Financial technology, nicknamed “FinTech,” is a buzzword term that was all the rage and in vogue for several years, but is now beginning to slow. Fintech refers to software for financial services. While it previously referred to back-end banking and brokerage services, fintech now includes consumer-side applications for online loans, mobile apps, cryptocurrencies and blockchain, online shopping, fundraising, investment robo-advisers, personal money management, and more. Fintech can also include behavioral analytics, artificial intelligence, data mining, and adaptive learning to make decisions.
Many fintech tools allow people to manage their personal finances easier and possibly create disruptive business models. Fintech platforms and tools attempt to add convenience, speed, and agility in the marketplace. Unfortunately, like any growing fad, there is a downside.
- Breaches of personal information:
- For the last few years, hundreds of millions of financial records were leaked
- Financial firms are most attacked by hackers
- In spite of security protocols, half of financial leaks are from human error
- Last week, the Obamacare website leaked the personal date of 75,000 people
- Lowering lending standards:
- A new FICO score called Ultra-FICO (coming out in 2019) reduces the formula weighting from your past history of missed payments, increasing your probability of getting a loan
- Online lenders offering tiny loans at high rates
- Lending platforms for people and businesses unable to get standard bank loans
- Regular companies adding “fintech” to their name:
- One self-proclaimed “thought-leader in fintech” just has a regular equipment leasing company
- Fintech stock broker, Robinhood offes “free” stock trades,” but they simply hide their real cost
- One scammer took control of a tiny biotech public company. He fraudulently renamed it to “Riot Blockchain,” and the stock price exploded. The SEC is investigating him for running a “Pump & Dump” scam and illegal insider trading.
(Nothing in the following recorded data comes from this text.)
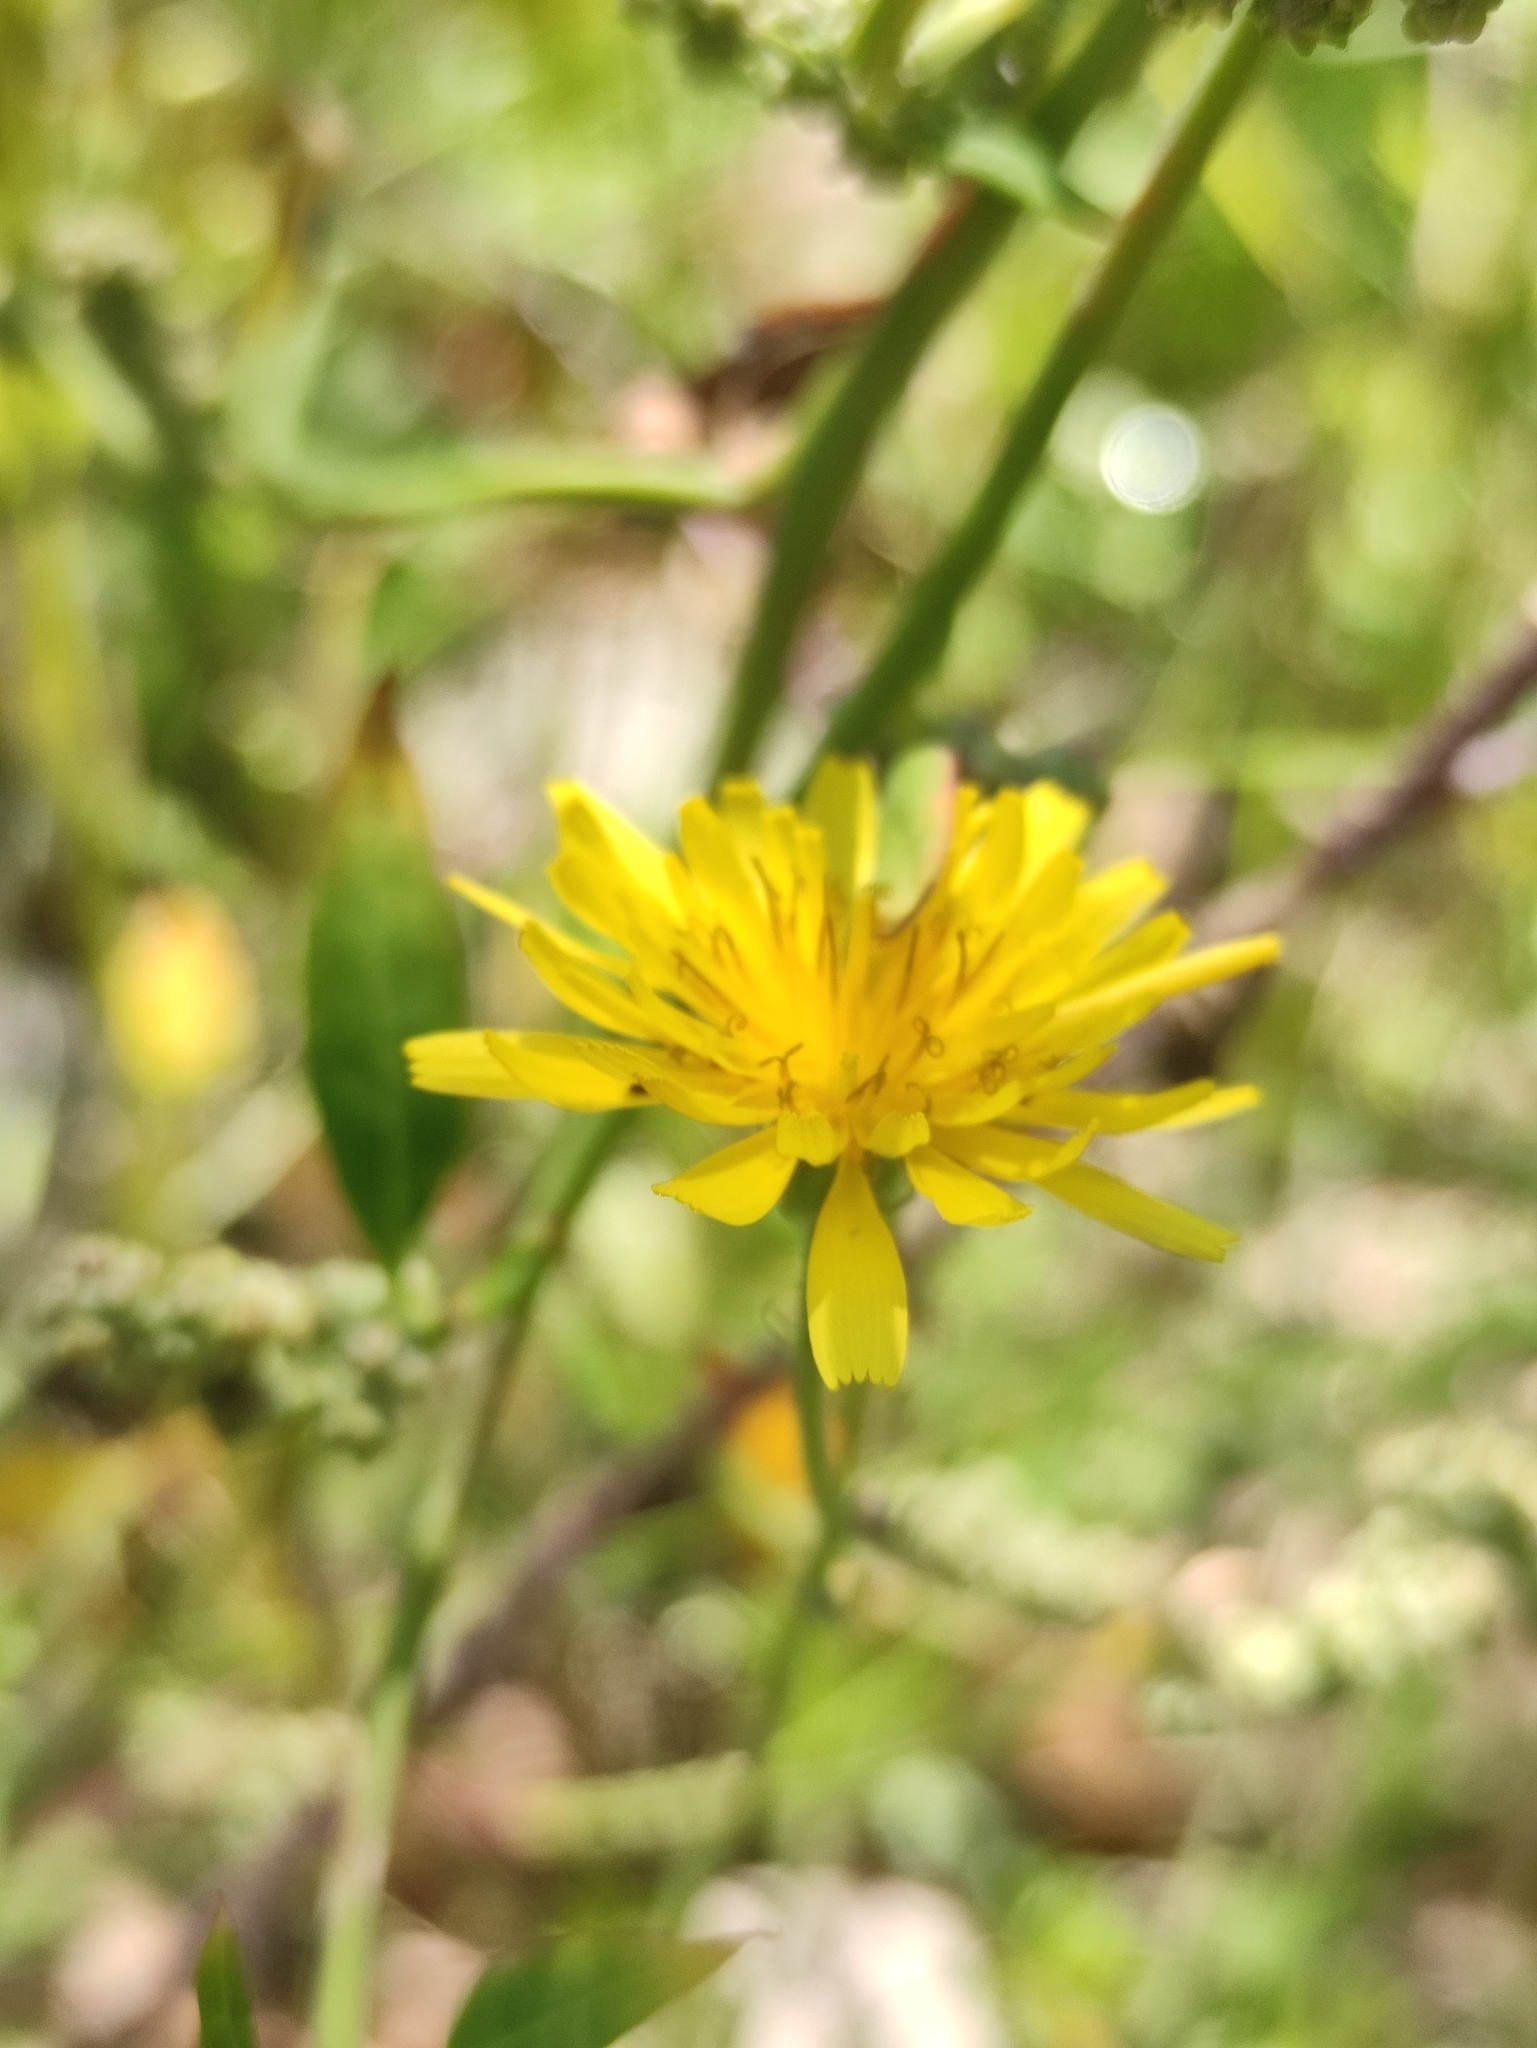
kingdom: Plantae
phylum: Tracheophyta
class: Magnoliopsida
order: Asterales
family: Asteraceae
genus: Crepis
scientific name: Crepis tectorum
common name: Narrow-leaved hawk's-beard
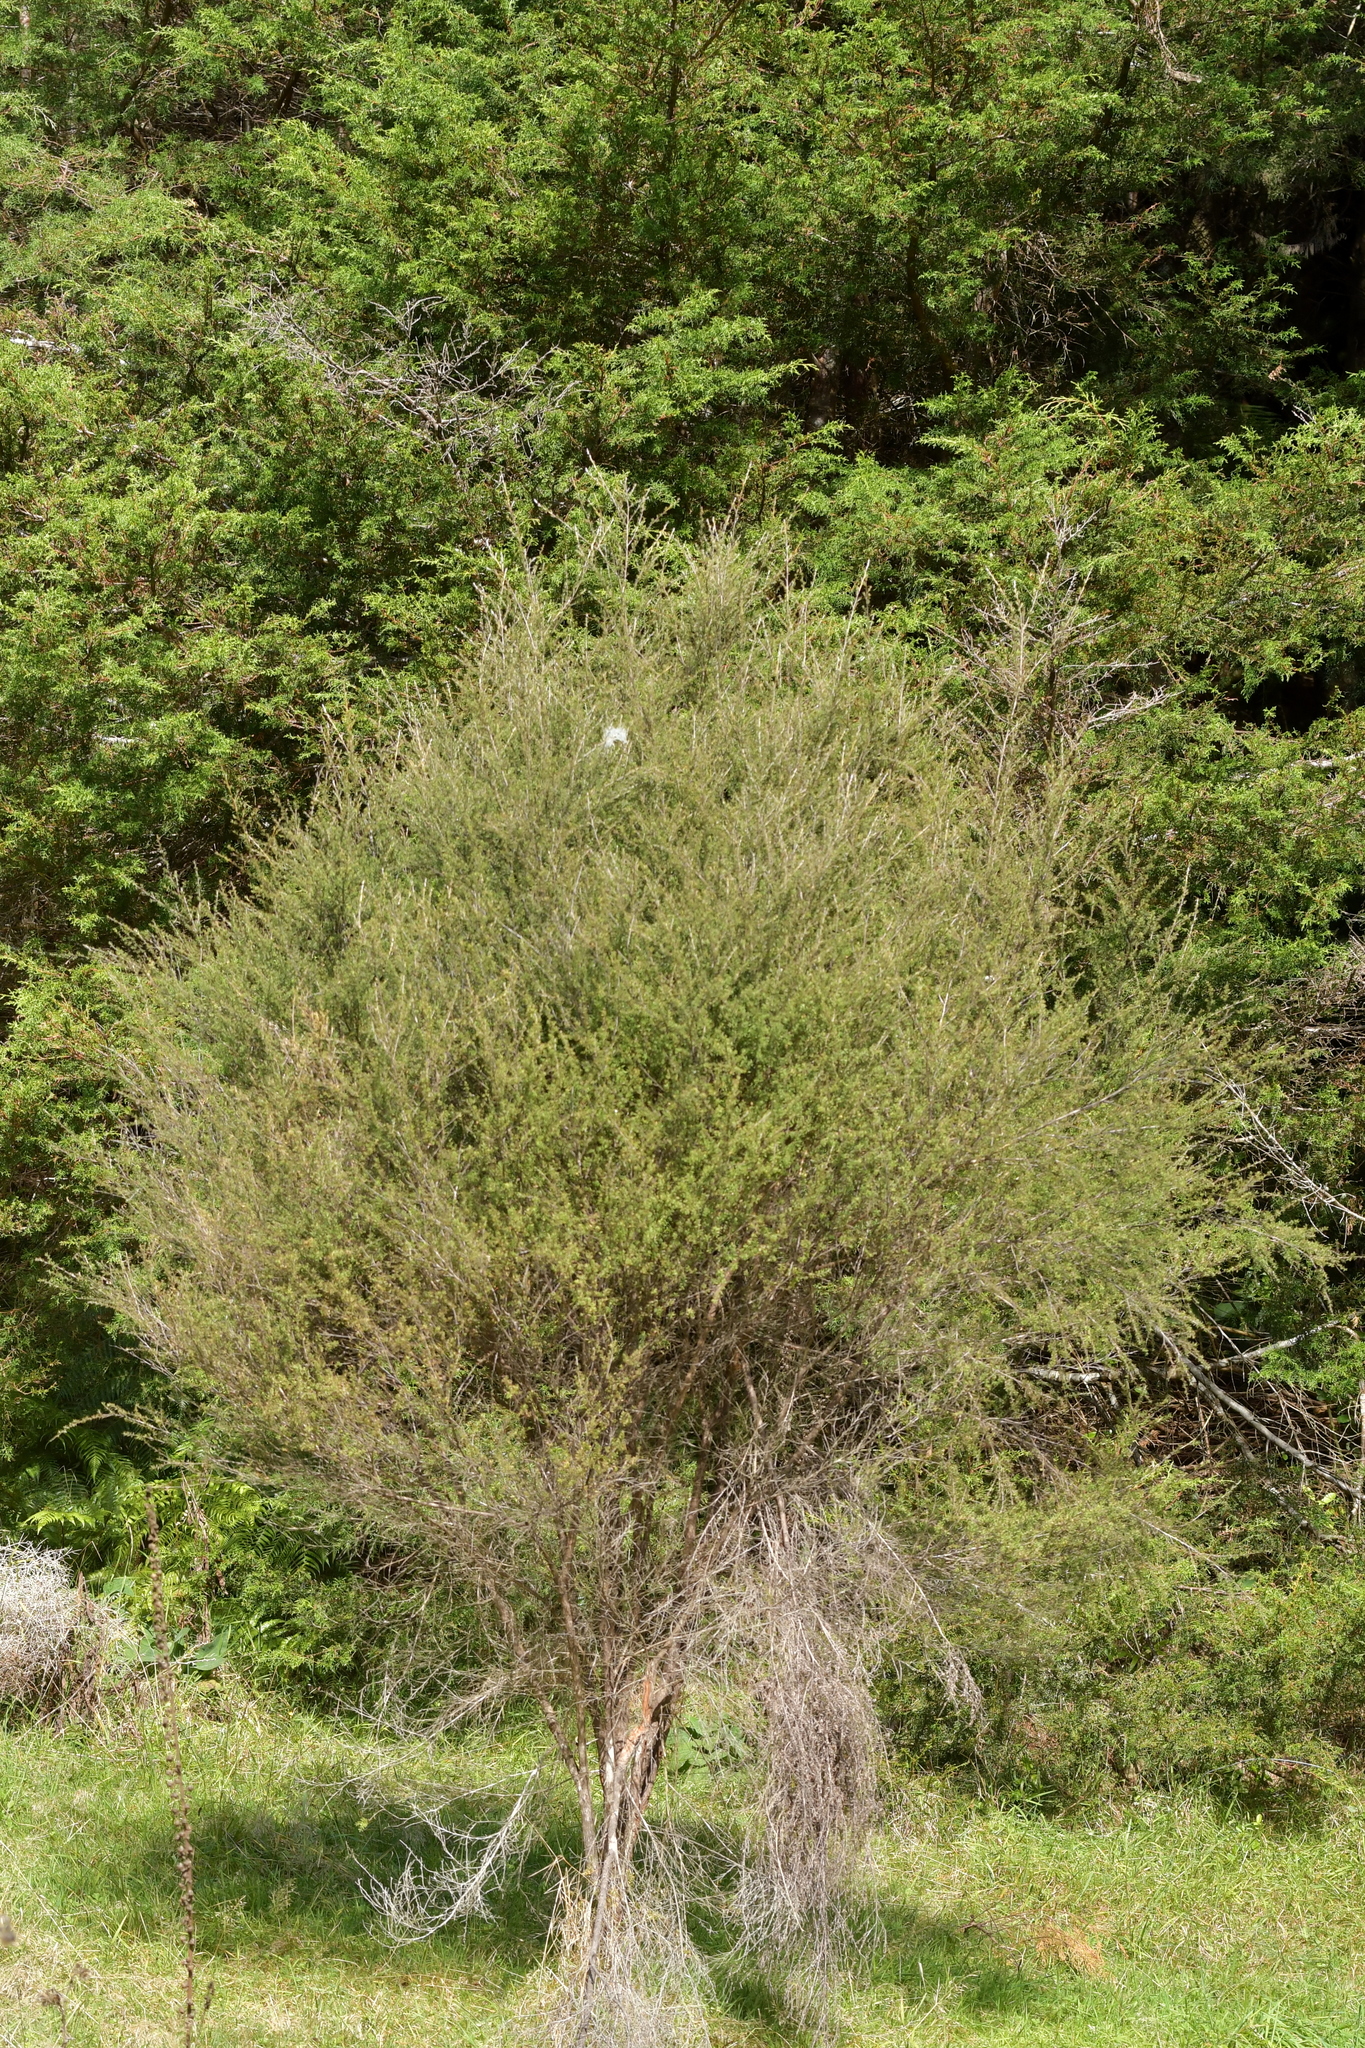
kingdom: Plantae
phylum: Tracheophyta
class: Magnoliopsida
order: Myrtales
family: Myrtaceae
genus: Leptospermum
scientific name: Leptospermum scoparium
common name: Broom tea-tree
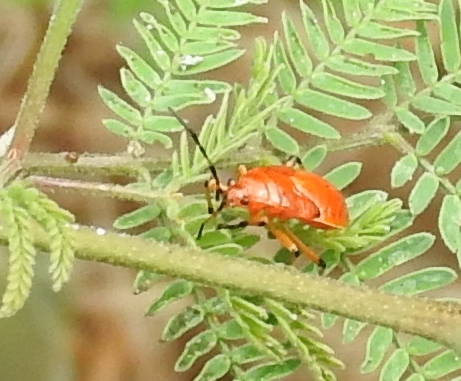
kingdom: Animalia
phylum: Arthropoda
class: Insecta
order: Hemiptera
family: Largidae
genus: Largus
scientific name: Largus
- Zillions of failed startups trying to catch the tidal wave of investment money flooding into fintech
$15 billion may be invested in fintech this year, and many are trying to grab a piece of it. There are all manner of ridiculous ideas that are already in the graveyard: trying to match social networking with your money; offering tiny credits to use a loan platform; pre-revenue business ideas; not understanding compliance (banking and finance are two of the most regulated industries); no prospectus – just a 2-minute animation video; and dozens of new brokerages that were going to “turn the industry on their head,” that ended up being sold for pennies to the big players.